Short exercise
Return all of the entries below word for word, leaving out the pictures.
* * * * * * *
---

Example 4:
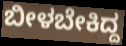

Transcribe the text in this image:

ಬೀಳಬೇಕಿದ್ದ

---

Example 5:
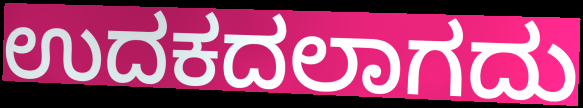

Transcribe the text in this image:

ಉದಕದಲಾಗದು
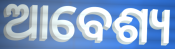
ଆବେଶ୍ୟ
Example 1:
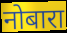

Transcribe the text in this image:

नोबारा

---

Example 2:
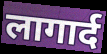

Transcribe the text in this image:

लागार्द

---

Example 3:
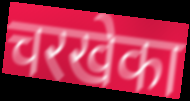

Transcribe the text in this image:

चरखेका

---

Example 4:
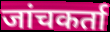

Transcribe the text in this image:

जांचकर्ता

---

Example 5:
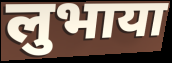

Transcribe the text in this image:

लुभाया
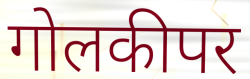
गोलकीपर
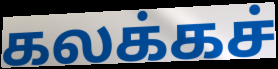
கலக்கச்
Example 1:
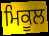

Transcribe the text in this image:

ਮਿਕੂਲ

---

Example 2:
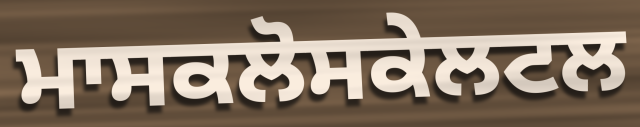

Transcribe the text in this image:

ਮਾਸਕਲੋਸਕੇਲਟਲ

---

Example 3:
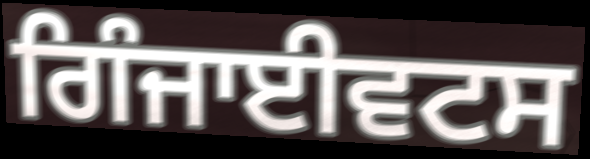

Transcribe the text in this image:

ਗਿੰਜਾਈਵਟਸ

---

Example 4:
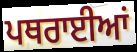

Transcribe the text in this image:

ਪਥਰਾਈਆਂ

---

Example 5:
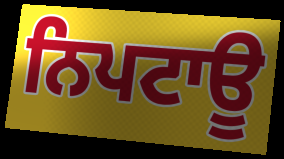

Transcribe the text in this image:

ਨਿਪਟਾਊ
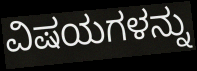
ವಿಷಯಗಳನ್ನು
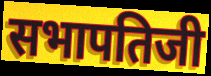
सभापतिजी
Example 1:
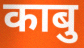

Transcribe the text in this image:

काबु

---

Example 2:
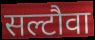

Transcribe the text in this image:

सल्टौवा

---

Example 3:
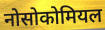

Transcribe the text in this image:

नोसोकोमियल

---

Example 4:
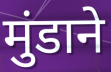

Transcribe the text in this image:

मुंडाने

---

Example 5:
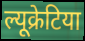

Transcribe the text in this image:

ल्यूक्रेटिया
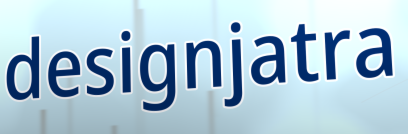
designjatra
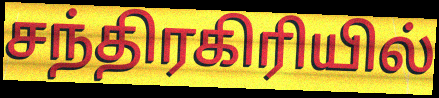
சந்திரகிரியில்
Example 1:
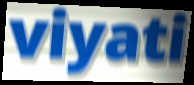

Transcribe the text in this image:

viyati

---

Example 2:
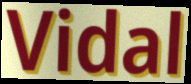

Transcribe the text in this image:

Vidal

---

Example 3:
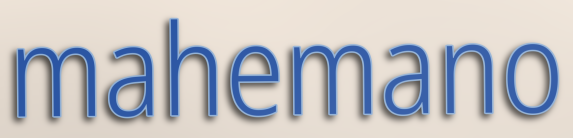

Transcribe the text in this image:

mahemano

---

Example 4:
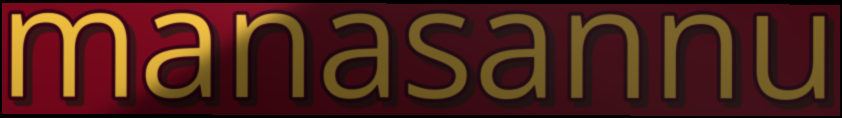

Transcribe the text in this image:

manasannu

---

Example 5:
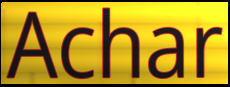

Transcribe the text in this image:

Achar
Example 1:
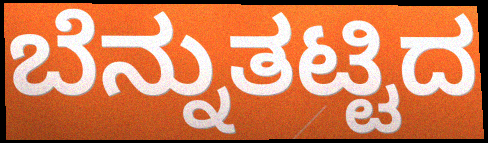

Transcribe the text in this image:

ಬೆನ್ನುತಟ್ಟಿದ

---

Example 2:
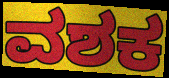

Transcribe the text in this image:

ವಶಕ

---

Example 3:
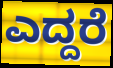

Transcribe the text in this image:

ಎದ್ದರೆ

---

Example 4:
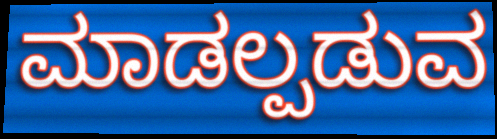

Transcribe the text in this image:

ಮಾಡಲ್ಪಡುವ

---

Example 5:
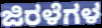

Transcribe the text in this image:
* * * * * * *
Complete output
---

Example 4:

Transcribe the text in this image:

ಬೀಳಬೇಕಿದ್ದ

---

Example 5:

Transcribe the text in this image:

ಉದಕದಲಾಗದು
ଆବେଶ୍ୟ
Example 1:

Transcribe the text in this image:

नोबारा

---

Example 2:

Transcribe the text in this image:

लागार्द

---

Example 3:

Transcribe the text in this image:

चरखेका

---

Example 4:

Transcribe the text in this image:

जांचकर्ता

---

Example 5:

Transcribe the text in this image:

लुभाया
गोलकीपर
கலக்கச்
Example 1:

Transcribe the text in this image:

ਮਿਕੂਲ

---

Example 2:

Transcribe the text in this image:

ਮਾਸਕਲੋਸਕੇਲਟਲ

---

Example 3:

Transcribe the text in this image:

ਗਿੰਜਾਈਵਟਸ

---

Example 4:

Transcribe the text in this image:

ਪਥਰਾਈਆਂ

---

Example 5:

Transcribe the text in this image:

ਨਿਪਟਾਊ
ವಿಷಯಗಳನ್ನು
सभापतिजी
Example 1:

Transcribe the text in this image:

काबु

---

Example 2:

Transcribe the text in this image:

सल्टौवा

---

Example 3:

Transcribe the text in this image:

नोसोकोमियल

---

Example 4:

Transcribe the text in this image:

मुंडाने

---

Example 5:

Transcribe the text in this image:

ल्यूक्रेटिया
designjatra
சந்திரகிரியில்
Example 1:

Transcribe the text in this image:

viyati

---

Example 2:

Transcribe the text in this image:

Vidal

---

Example 3:

Transcribe the text in this image:

mahemano

---

Example 4:

Transcribe the text in this image:

manasannu

---

Example 5:

Transcribe the text in this image:

Achar
Example 1:

Transcribe the text in this image:

ಬೆನ್ನುತಟ್ಟಿದ

---

Example 2:

Transcribe the text in this image:

ವಶಕ

---

Example 3:

Transcribe the text in this image:

ಎದ್ದರೆ

---

Example 4:

Transcribe the text in this image:

ಮಾಡಲ್ಪಡುವ

---

Example 5:

Transcribe the text in this image:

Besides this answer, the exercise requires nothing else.